This morning, I buried a chipmunk. The cat’s teeth had left no marks. The cheeky fellow seemed to just have curled up to sleep in the hole I had dug between early chrysanthemums. As I piled a few trowels full of soil on this little grave, I remembered with a smile childhood games of burying dead birds and bugs and mice. Suddenly I thought of humans — thousands upon thousands — whom no one ever buried, because not even their bodies were left, victims of violence from Hiroshima and Nagasaki to lower Manhattan. Gratitude? The very word seems utterly out of place, even offensive, under the given circumstances.
And yet, that we speak of “given” circumstances is significant. Whatever is given is gift; and the appropriate response to any gift is gratitude. But what could be the gift in this case? The gift we were given by the Wake-up Call of September 11th is an unprecedented opportunity. The gift within every gift is opportunity. For us, these days, it is the opportunity to wake up — wake up to the madness of violence and counter-violence. After all, we witnessed merely the most recent link in a chain of revenge for revenge. This recent retaliation is certainly not the first, but it gives us a unique opportunity to wake up and to make it the last.
Strange though it is, many of us were able to ignore the vicious circle of violence against violence — our own and that of others — as long as it was happening far away. We were asleep. This was a rough awakening. What now? We can show ourselves grateful for the Wake-up Call by staying awake, by acting wakefully. A danger recognized and faced is cut in half. The danger is violence — regardless who commits it, terrorists or legitimate governments. No rhetoric, no posturing can any longer obscure the fact that violence breeds violence. We must break that cycle of madness.
Violence has its roots in every heart. It is in my own heart that I must recognize fear, agitation, coldness, alienation, and the impulse to blind anger. Here in my heart I can turn fear into courageous trust, agitation and confusion into stillness, isolation into a sense of belonging, alienation into love, and irrational reaction into Common Sense. The creative imagination of gratefulness will suggest to each one of us how to go about this task. I will list here five small gestures which have helped me personally show my gratitude for the Wake-up Call and stay awake.
All gratitude expresses trust. Suspicion will not even recognize a gift as gift: who can prove that it isn’t a lure, a bribe, a trap? Gratefulness has the courage to trust and so overcomes fear. The air has been electrified by fearfulness these days, a fearfulness fostered and manipulated by politicians and the media. There lies our greatest danger: fear perpetuates violence. Mobilize the courage of your heart, as the truly awake ones are doing. Say one word today that gives a fearful person courage.
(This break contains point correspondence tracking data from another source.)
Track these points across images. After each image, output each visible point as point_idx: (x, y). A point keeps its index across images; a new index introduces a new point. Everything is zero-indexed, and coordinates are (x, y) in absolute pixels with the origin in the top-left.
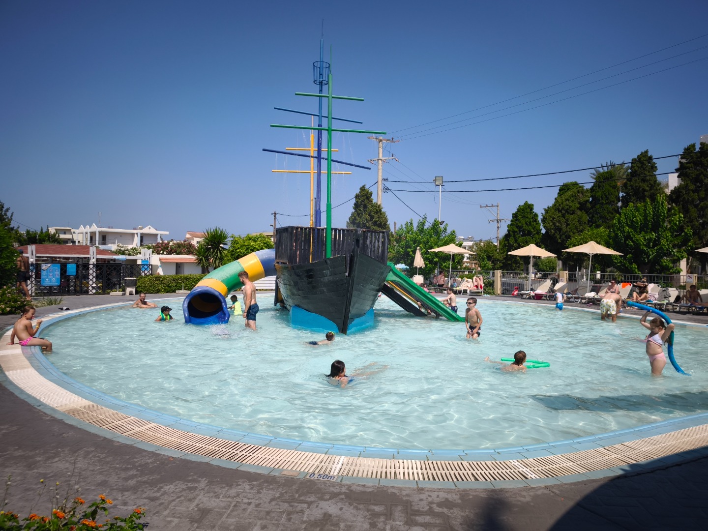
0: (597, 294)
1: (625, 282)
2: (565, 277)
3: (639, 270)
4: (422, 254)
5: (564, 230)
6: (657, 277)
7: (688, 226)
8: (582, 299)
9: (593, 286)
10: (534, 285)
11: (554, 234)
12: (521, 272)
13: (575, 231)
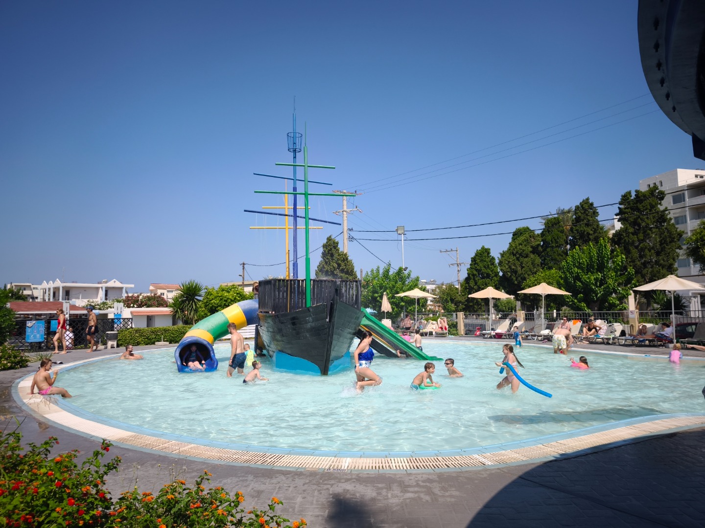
0: (551, 331)
1: (575, 319)
2: (522, 317)
3: (588, 307)
4: (389, 299)
5: (520, 272)
6: (606, 313)
7: (631, 266)
8: (538, 336)
9: (547, 324)
10: (494, 325)
11: (511, 276)
12: (484, 313)
13: (529, 273)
Because gratitude expresses courage, it spreads calm. Calm of this kind is quite compatible with deep emotions. In fact, the mass hysteria rampant all around betrays confusion rather than deep feeling — superficial agitation rather than a deep current of compassion. Join the truly compassionate ones who are calm and strong. From the stillness of your heart’s core reach out. Calmly hold someone’s hand today and spread calm.
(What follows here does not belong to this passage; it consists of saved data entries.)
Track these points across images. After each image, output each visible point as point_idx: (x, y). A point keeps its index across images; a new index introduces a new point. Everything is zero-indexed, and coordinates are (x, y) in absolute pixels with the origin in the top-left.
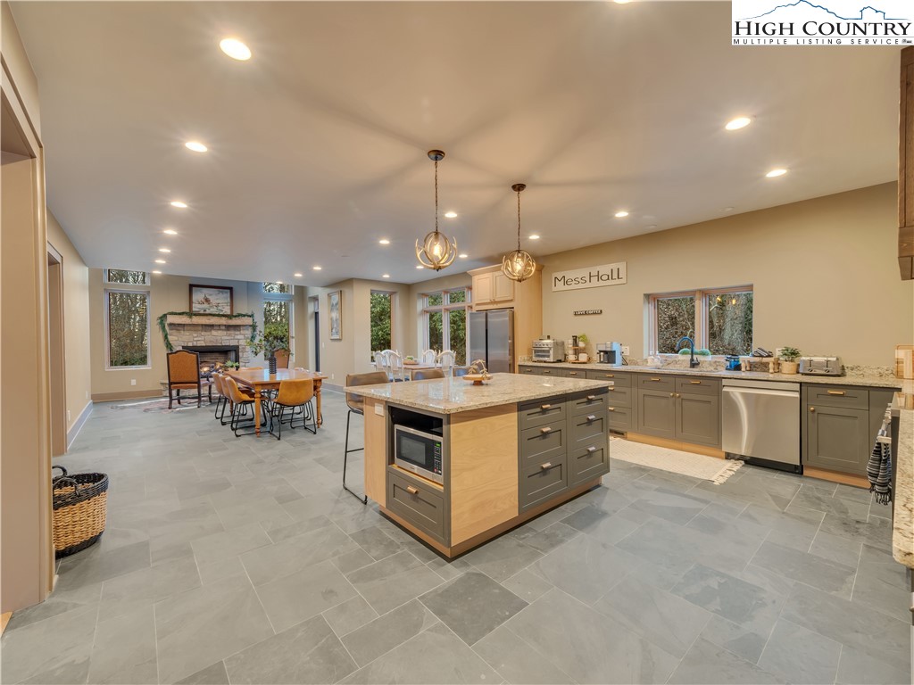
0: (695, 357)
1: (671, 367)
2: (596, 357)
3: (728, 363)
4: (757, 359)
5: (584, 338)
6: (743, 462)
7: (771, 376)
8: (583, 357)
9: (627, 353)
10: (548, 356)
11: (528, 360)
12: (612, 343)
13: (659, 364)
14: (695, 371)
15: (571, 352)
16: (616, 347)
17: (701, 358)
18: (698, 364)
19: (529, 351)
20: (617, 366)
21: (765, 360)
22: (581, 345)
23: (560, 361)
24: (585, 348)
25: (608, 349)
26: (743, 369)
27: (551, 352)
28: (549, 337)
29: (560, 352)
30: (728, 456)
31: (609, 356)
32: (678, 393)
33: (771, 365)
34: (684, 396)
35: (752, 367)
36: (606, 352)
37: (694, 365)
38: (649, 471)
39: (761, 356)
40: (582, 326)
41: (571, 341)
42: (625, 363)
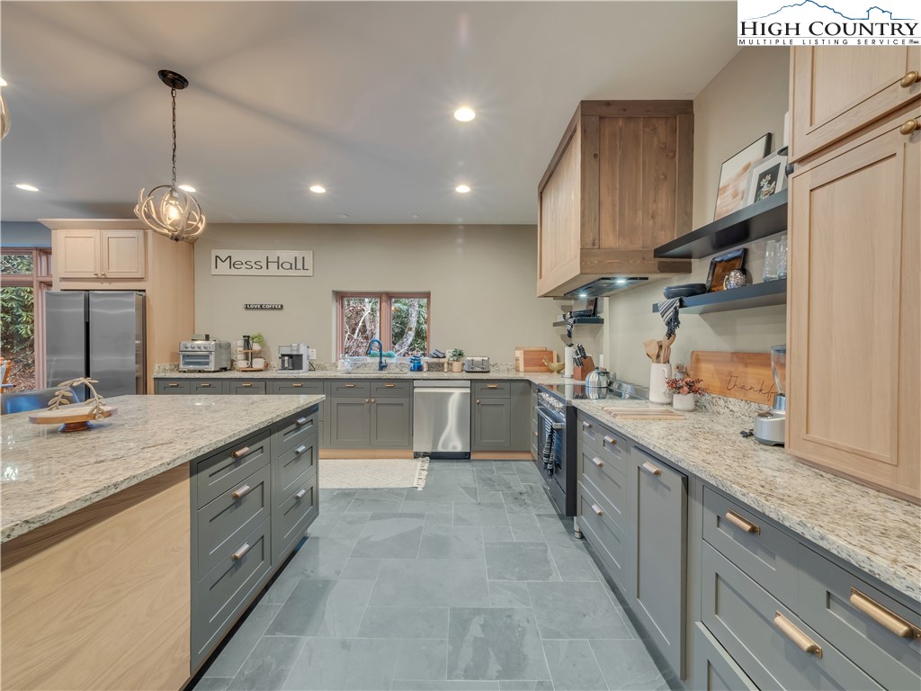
0: (383, 359)
1: (360, 370)
2: (276, 363)
3: (412, 365)
4: (436, 360)
5: (260, 339)
6: (428, 458)
7: (446, 375)
8: (258, 364)
9: (314, 357)
10: (207, 363)
11: (172, 370)
12: (299, 345)
13: (349, 368)
14: (384, 374)
15: (241, 357)
16: (303, 351)
17: (389, 360)
18: (386, 366)
19: (174, 357)
20: (303, 373)
21: (442, 360)
22: (256, 347)
23: (225, 369)
24: (260, 352)
25: (295, 353)
26: (425, 370)
27: (212, 358)
28: (207, 338)
29: (224, 357)
30: (417, 456)
31: (295, 361)
32: (373, 398)
33: (446, 365)
34: (379, 401)
35: (431, 367)
36: (290, 356)
37: (382, 367)
38: (354, 494)
39: (438, 357)
40: (255, 324)
41: (241, 343)
42: (312, 368)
When you are grateful, your heart is open — open towards others, open for surprise. In the days since the Wake-up Call we have seen remarkable examples of this openness: strangers helping strangers often in heroic ways. Others turn away, isolate themselves, dare even less than at other times to look at each other. Violence begins with isolation. Break this pattern. Make contact with people whom you normally ignore — eye-contact at least — with the agent at the toll booth, the parking lot attendant, someone on the elevator. Look a stranger in the eyes today and realize that there are no strangers.
You can feel either grateful or alienated, but never both at the same time. Gratefulness drives out alienation; there is not room for both in the same heart. When you are grateful you know that you belong to a network of give-and-take and you say “yes” to that belonging. This “yes” is the essence of love. You need no words to express it; a smile will do to put your “yes” into action. Don’t let it matter to you whether or not the other one smiles back. Give someone an unexpected smile today and so contribute your share to peace on earth.
What your gratefulness does for yourself is as important as what it does for others. Gratefulness boosts your sense of belonging; your sense of belonging in turn boosts your Common Sense. Your “yes” to belonging attunes you to the common concerns shared by all human beings. After the Wake-up Call, nothing else makes sense but Common Sense. We have only one enemy, our common enemy: violence. Common Sense tells us: we can stop violence only by stopping to act violently; war is no way to peace. Listen to the news today and put at least one item to the test of Common Sense.
The five steps I am suggesting here are small, but they work. It helps that they are small: anyone can take them. Imagine a country whose citizens — maybe even its leaders — are brave, calm, and open towards each other; a country whose people realize that all human beings belong together as one family and must act accordingly; a country guided by Common Sense. To the extent to which we show ourselves not hateful but grateful this becomes reality. Who would have foreseen that gratitude could shine forth with such new brightness in these dark days? May it light our way.